Texto mostrado ▸

Hay un vínculo evidente entre Parménides y Apolo sanador (Apolo Ulio). De hecho, una inscripción encontrada referente a Parménides (la única) hace mención a su carácter de médico (Ulios). De sanador. Pero a la manera de Apolo y su hijo Asclepio: practica una sanación que se basa en la quietud y la absoluta intromisión. Es una tradución mística ancestral que busca el curarse a sí mismo desde el recogimiento. Desde el encontrarse a sí mismo. No hablamos tanto de una Teurgia como de la tradición médica de la isla de Cos, (curiosamente, situada en Asia Menor), patria de Hipócrates, padre de la medicina moderna; el pronóstico y la observación de las causas de la enfermedad convive con la creencia de que la salud nace de la paz con uno mismo y del reposo. De detenerse a escuchar el interior. De que la naturaleza cura.


 
Aquí está la esencia “mágica” de Parménides. En su poema, la diosa le indica que la sabiduría le espera en lo más profundo de una cueva, en la oscuridad. Es un símbolo de lo que Parménides y los Pitagóricos creían: la luz de la revelación proviene de la oscuridad que reina en lo más profundo de nuestro ser.

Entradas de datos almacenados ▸
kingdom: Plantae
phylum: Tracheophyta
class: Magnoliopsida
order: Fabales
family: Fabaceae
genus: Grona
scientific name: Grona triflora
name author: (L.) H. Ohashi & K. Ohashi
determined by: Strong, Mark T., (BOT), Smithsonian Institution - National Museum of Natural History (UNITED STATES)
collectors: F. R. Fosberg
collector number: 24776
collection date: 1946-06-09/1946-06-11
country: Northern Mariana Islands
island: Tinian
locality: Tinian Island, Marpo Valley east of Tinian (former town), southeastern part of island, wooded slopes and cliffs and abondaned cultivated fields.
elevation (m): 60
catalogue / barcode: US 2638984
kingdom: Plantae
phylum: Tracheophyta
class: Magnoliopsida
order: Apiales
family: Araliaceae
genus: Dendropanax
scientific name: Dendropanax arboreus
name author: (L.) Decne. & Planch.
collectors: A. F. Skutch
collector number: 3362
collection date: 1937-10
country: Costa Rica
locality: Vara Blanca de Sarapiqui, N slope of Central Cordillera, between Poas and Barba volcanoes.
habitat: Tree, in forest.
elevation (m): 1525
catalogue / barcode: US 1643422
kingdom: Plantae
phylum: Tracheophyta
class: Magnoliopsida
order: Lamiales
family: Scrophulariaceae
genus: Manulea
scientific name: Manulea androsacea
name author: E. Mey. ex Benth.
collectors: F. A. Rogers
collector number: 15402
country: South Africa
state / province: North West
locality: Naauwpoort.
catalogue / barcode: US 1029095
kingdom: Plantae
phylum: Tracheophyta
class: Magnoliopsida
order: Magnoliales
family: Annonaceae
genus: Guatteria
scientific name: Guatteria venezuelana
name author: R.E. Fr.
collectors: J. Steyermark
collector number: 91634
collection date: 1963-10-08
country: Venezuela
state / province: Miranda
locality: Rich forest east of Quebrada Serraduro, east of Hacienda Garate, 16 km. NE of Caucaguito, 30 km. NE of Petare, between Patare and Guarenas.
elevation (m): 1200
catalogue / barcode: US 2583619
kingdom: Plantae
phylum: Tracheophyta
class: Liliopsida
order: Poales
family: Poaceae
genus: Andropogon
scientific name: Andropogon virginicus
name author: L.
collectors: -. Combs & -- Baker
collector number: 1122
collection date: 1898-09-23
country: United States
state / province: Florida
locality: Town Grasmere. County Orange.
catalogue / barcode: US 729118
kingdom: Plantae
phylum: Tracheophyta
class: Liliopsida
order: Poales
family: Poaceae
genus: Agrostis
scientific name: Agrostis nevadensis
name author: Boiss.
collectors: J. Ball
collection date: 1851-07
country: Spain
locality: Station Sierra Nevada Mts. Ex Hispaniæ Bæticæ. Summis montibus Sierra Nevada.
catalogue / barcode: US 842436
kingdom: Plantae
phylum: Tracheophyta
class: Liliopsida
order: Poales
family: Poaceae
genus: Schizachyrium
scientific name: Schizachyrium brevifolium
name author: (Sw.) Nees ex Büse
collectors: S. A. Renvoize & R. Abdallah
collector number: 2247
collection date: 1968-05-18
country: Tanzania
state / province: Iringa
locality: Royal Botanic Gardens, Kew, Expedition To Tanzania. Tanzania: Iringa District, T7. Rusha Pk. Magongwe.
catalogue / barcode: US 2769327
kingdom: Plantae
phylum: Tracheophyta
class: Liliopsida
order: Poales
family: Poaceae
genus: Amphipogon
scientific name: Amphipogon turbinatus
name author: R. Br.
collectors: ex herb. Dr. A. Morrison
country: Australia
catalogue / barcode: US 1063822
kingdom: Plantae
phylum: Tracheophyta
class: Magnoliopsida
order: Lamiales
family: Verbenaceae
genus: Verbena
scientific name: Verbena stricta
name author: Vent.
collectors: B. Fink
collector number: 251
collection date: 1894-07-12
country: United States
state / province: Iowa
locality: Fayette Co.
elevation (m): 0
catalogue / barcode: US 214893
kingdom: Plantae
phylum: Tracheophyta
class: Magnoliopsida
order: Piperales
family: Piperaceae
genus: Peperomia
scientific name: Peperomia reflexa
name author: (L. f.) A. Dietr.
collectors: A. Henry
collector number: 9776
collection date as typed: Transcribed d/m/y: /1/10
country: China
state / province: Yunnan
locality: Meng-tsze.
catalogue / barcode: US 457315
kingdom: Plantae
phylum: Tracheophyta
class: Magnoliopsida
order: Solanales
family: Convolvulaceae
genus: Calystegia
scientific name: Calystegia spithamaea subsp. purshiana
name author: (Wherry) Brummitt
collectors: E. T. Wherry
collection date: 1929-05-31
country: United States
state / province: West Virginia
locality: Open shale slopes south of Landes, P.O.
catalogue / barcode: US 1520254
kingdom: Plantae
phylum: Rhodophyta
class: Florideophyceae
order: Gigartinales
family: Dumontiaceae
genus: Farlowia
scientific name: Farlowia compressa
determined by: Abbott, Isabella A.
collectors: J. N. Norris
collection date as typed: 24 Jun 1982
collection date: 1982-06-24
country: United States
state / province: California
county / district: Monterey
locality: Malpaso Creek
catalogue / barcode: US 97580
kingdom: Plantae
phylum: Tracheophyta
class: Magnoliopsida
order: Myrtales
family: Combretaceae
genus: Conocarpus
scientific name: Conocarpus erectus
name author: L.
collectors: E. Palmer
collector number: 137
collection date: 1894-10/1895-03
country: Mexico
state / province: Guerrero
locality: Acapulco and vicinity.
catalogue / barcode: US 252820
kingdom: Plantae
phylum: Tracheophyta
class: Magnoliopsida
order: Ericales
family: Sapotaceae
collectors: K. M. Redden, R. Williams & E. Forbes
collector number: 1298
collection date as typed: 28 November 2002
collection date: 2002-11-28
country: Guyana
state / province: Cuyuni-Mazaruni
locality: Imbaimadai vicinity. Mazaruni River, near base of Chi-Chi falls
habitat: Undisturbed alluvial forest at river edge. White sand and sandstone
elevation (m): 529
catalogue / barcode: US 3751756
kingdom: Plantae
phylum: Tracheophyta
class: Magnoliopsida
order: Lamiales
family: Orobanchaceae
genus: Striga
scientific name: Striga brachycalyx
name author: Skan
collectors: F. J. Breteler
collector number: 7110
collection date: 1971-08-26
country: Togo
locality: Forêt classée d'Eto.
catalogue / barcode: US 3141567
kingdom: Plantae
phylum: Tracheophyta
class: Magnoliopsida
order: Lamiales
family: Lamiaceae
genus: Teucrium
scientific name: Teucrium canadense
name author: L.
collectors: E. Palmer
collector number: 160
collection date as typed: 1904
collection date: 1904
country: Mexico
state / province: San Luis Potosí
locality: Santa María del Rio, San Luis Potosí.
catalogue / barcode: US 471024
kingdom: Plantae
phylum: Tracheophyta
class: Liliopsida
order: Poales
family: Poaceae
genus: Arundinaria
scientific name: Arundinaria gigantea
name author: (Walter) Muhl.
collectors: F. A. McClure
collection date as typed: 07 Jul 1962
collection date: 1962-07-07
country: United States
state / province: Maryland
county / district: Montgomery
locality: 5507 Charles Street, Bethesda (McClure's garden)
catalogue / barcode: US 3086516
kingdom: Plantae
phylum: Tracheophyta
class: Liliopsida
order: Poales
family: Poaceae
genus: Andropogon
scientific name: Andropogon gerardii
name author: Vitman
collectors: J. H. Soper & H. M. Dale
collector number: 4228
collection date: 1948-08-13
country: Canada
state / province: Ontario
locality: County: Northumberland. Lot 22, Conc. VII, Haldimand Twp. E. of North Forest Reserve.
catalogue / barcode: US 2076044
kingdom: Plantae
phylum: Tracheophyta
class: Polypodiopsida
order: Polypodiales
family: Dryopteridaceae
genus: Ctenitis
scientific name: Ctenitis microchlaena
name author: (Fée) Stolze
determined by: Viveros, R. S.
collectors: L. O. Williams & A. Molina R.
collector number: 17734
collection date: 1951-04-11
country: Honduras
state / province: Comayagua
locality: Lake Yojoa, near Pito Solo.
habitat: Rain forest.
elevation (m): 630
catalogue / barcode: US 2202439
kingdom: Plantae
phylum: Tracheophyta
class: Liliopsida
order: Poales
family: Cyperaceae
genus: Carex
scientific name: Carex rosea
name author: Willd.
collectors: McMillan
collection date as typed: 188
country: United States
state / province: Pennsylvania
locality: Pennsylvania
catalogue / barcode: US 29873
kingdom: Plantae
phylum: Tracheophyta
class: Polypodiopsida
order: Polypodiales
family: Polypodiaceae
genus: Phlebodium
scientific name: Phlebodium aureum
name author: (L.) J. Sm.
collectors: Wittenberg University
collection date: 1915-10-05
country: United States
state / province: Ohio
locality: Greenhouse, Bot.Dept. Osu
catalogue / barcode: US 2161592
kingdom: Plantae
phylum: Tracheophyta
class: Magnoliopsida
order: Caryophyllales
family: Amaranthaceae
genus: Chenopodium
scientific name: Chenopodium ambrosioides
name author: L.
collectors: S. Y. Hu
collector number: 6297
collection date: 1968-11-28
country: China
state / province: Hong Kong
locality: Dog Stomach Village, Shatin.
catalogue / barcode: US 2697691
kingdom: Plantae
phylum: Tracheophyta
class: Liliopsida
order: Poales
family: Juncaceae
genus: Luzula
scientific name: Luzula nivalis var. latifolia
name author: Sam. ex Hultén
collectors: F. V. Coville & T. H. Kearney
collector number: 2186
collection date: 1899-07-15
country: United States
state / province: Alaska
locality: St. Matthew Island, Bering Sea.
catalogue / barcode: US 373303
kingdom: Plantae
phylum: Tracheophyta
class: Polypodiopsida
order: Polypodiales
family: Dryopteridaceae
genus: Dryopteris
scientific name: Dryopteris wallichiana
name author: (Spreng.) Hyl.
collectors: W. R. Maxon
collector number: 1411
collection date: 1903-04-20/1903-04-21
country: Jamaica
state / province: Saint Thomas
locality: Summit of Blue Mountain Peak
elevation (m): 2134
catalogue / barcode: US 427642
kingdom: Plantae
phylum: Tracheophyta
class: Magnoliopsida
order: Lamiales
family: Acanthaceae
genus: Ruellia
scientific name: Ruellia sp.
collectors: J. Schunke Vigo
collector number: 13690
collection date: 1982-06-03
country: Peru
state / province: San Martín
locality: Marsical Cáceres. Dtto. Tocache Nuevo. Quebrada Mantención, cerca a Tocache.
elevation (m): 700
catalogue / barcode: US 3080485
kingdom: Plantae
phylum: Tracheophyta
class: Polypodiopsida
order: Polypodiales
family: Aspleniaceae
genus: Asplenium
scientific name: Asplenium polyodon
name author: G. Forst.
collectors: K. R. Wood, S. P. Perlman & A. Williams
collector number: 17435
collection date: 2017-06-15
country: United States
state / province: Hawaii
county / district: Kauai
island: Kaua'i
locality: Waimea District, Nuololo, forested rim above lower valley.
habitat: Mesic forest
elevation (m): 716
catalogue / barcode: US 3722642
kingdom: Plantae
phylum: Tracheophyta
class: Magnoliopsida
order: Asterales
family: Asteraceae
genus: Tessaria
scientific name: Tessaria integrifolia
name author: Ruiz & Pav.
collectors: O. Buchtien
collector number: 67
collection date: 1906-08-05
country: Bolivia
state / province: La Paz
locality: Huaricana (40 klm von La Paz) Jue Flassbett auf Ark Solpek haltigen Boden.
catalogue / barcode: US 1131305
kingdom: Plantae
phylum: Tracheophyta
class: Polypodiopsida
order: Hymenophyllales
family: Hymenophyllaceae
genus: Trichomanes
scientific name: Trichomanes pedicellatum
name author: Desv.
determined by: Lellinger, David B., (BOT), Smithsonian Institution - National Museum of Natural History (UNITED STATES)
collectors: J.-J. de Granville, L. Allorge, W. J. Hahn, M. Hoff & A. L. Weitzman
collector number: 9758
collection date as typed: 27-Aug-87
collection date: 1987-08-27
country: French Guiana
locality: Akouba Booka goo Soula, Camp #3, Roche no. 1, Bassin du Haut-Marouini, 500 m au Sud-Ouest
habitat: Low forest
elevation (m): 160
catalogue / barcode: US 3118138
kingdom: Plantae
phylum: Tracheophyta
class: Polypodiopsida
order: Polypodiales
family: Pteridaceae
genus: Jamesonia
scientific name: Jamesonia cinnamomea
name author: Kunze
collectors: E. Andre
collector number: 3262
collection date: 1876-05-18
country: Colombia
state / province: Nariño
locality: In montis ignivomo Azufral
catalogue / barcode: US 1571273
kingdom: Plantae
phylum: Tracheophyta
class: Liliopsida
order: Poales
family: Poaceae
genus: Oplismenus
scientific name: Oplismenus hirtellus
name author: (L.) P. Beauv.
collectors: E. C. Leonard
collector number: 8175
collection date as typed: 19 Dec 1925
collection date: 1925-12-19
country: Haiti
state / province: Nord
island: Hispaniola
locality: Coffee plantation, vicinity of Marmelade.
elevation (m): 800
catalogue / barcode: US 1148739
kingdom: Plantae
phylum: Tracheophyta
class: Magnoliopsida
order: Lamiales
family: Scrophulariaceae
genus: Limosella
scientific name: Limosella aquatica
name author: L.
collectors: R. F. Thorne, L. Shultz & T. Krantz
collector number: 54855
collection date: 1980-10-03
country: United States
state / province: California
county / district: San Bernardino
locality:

Tareas del ejercicio ▸
(a) Indique si cada afirmación coincide con el fragmento sobre Parménides: (i) una inscripción referente a Parménides menciona su carácter de médico; (ii) la isla de Cos está situada en Grecia continental; (iii) en el poema, la diosa indica que la sabiduría espera en la cima de una montaña. Responda sí o no y cite literalmente las palabras del fragmento que lo deciden.
(b) Sustituya «cueva» por «gruta» en el tramo del fragmento sobre Parménides que va desde «Aquí está la» hasta «de nuestro ser.», y escriba ese tramo de nuevo.
Las líneas provienen de una fuente distinta a la del texto.

Lista de respuestas ▸
(a)
(i) Sí: «una inscripción encontrada referente a Parménides (la única) hace mención a su carácter de médico (Ulios)».
(ii) No: «(curiosamente, situada en Asia Menor)».
(iii) No: «la sabiduría le espera en lo más profundo de una cueva, en la oscuridad».

(b)
Aquí está la esencia “mágica” de Parménides. En su poema, la diosa le indica que la sabiduría le espera en lo más profundo de una gruta, en la oscuridad. Es un símbolo de lo que Parménides y los Pitagóricos creían: la luz de la revelación proviene de la oscuridad que reina en lo más profundo de nuestro ser.